As we will see in the next few sections, a command is usually created as a string but a command can also be created as a function, also called a stored procedure. To allow you to specify the type of command you want to create, the OleDbCommand class is equipped with a property named CommandType. This property is of type OleDbCommand, which is a structure that holds values that specify the type of command to be carried.

The CommandType enumerator has three members: StoredProcedure, TableDirect, and Text.

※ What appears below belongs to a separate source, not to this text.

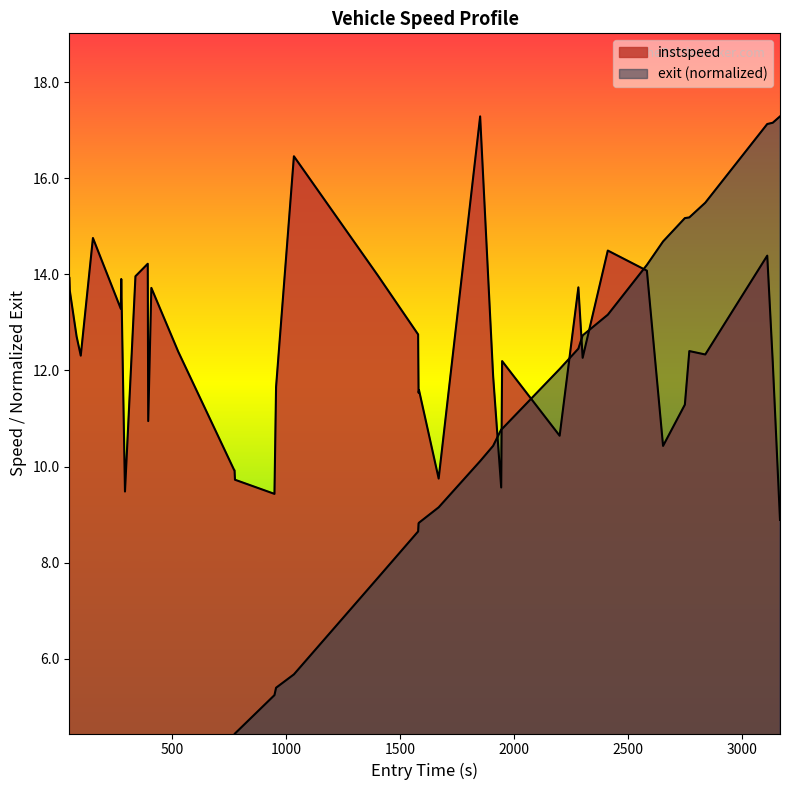

How many data points in instspeed are above 12?

24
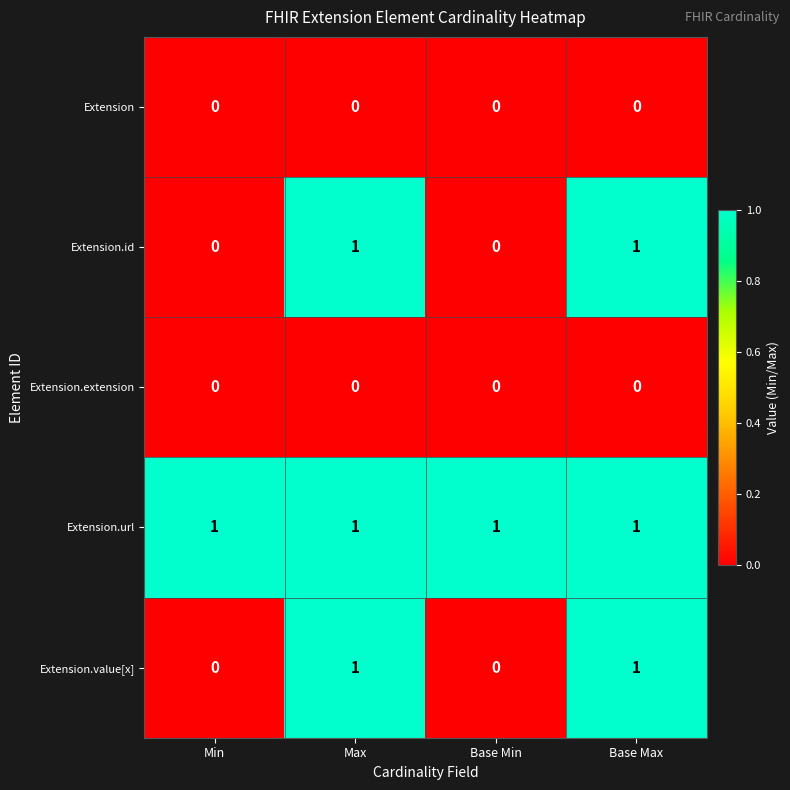

What is the total value across all series at Max?

3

For an OleDbCommand variable, the default value is Text.

 

The Command Text

To specify a command to be performed on a database, you create a string but you have two main alternatives to specify this string.

Instead of declaring an OleDbCommand variable using the default constructor, you can use the second constructor whose syntax is:

public: OleDbCommand(String* cmdText);

This constructor takes as argument a string that is the object of the command. If you had declared the OleDbCommand variable using the default constructor, to specify the command, you can assign a string to the OleDbCommand::CommandText property. We will see various examples of creating such a command text and using it.

 

The Connection to the Command

After creating a command, you must pass it to the database but the command has no way of find that database. The role of the connection, that we discussed earlier, is to carry the command to the database. Remember that the connection knows where the database is, through its data source factor.

To specify what connection would carry the command, if you decided to create the command using an OleDbCommand constructor other than the default, you can use the third constructor whose syntax is:

public: OleDbCommand(String* cmdText, OleDbConnection* connection);

If you had declared an OleDbCommand variable using its default constructor, to specify the connection, you can assign it to the OleDbCommand::Connection property. In both cases, you must provide an appropriate OleDbConnection value using the techniques we reviewed earlier.

 

The Execution of a Command

After creating the command and passing it to the database through the connection, you can then execute it. To support this, the OleDbCommand class is equipped with a method named ExecuteNonQuery(). Its syntax is:

public: virtual int ExecuteNonQuery();

This method is normally called to execute a command that carries a SQL statement.

 

The Command Timed Out

In some cases, some actions take longer than others to execute. For this type of command, the compiler would keep trying to execute a command until successful. If there is a problem, this operation can take long or too long. You can specify how long the compiler should wait to try executing the command, again.

The OleDbCommand::CommandTimeOut property allows you to specify the time to wait before trying to execute a command. The default value of this property is 30 (seconds). If you want a different value, assign it to your OleDbCommand variable.